Records for this exercise section start

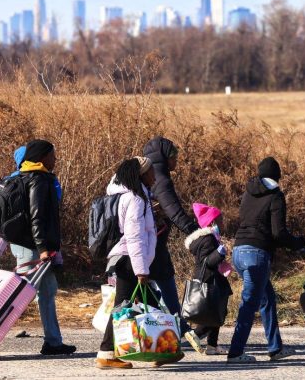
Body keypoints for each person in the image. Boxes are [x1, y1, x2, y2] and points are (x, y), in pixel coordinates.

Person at [96, 157, 181, 369]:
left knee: (150, 303)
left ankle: (159, 350)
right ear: (141, 174)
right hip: (129, 259)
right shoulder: (135, 199)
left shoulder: (133, 196)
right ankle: (106, 353)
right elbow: (135, 236)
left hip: (128, 258)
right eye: (152, 172)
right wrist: (141, 270)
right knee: (123, 305)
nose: (155, 176)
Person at [227, 157, 305, 363]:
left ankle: (275, 348)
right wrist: (299, 243)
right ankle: (235, 353)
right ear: (277, 177)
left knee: (267, 299)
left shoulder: (248, 192)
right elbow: (278, 233)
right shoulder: (276, 196)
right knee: (249, 304)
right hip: (256, 255)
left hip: (238, 252)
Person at [9, 139, 75, 356]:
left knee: (42, 291)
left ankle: (53, 342)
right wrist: (44, 248)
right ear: (42, 157)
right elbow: (37, 218)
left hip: (25, 245)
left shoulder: (23, 176)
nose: (55, 159)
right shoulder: (39, 179)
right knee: (23, 295)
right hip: (35, 247)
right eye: (52, 155)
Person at [142, 136, 203, 352]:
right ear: (165, 157)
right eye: (174, 155)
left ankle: (168, 327)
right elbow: (174, 212)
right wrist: (197, 232)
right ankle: (180, 327)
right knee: (165, 280)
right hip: (153, 244)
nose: (177, 160)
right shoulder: (160, 179)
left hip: (146, 242)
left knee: (148, 287)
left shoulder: (147, 175)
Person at [0, 146, 63, 268]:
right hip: (31, 237)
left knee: (3, 233)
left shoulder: (12, 178)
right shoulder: (43, 178)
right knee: (51, 231)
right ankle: (58, 261)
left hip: (14, 225)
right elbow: (56, 196)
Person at [184, 203, 232, 355]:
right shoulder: (209, 239)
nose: (222, 223)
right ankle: (196, 334)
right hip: (210, 279)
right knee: (216, 312)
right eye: (220, 219)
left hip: (207, 277)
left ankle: (212, 346)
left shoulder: (205, 238)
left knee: (216, 311)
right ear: (212, 222)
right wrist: (221, 252)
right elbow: (208, 261)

Records for this exercise section end

*What is needed:* Output the records verbatim, every one of them, and keep the pictures out.

*Solution to the problem:*
Body keypoints for each person in the image. Boxes are [x1, y1, x2, y2] and points are (x, y), in pixel coordinates.

Person at [96, 157, 181, 369]:
left knee: (150, 303)
left ankle: (159, 350)
right ear: (141, 174)
right hip: (129, 259)
right shoulder: (135, 199)
left shoulder: (133, 196)
right ankle: (106, 353)
right elbow: (135, 236)
left hip: (128, 258)
right eye: (152, 172)
right wrist: (141, 270)
right knee: (123, 305)
nose: (155, 176)
Person at [227, 157, 305, 363]:
left ankle: (275, 348)
right wrist: (299, 243)
right ankle: (235, 353)
right ear: (277, 177)
left knee: (267, 299)
left shoulder: (248, 192)
right elbow: (278, 233)
right shoulder: (276, 196)
right knee: (249, 304)
right hip: (256, 255)
left hip: (238, 252)
Person at [9, 139, 75, 356]:
left knee: (42, 291)
left ankle: (53, 342)
right wrist: (44, 248)
right ear: (42, 157)
right elbow: (37, 218)
left hip: (25, 245)
left shoulder: (23, 176)
nose: (55, 159)
right shoulder: (39, 179)
right knee: (23, 295)
right hip: (35, 247)
right eye: (52, 155)
Person at [142, 136, 203, 352]:
right ear: (165, 157)
right eye: (174, 155)
left ankle: (168, 327)
right elbow: (174, 212)
right wrist: (197, 232)
right ankle: (180, 327)
right knee: (165, 280)
right hip: (153, 244)
nose: (177, 160)
right shoulder: (160, 179)
left hip: (146, 242)
left knee: (148, 287)
left shoulder: (147, 175)
Person at [0, 146, 63, 268]:
right hip: (31, 237)
left knee: (3, 233)
left shoulder: (12, 178)
right shoulder: (43, 178)
right knee: (51, 231)
right ankle: (58, 261)
left hip: (14, 225)
right elbow: (56, 196)
Person at [184, 203, 232, 355]:
right shoulder: (209, 239)
nose: (222, 223)
right ankle: (196, 334)
right hip: (210, 279)
right knee: (216, 312)
right eye: (220, 219)
left hip: (207, 277)
left ankle: (212, 346)
left shoulder: (205, 238)
left knee: (216, 311)
right ear: (212, 222)
right wrist: (221, 252)
right elbow: (208, 261)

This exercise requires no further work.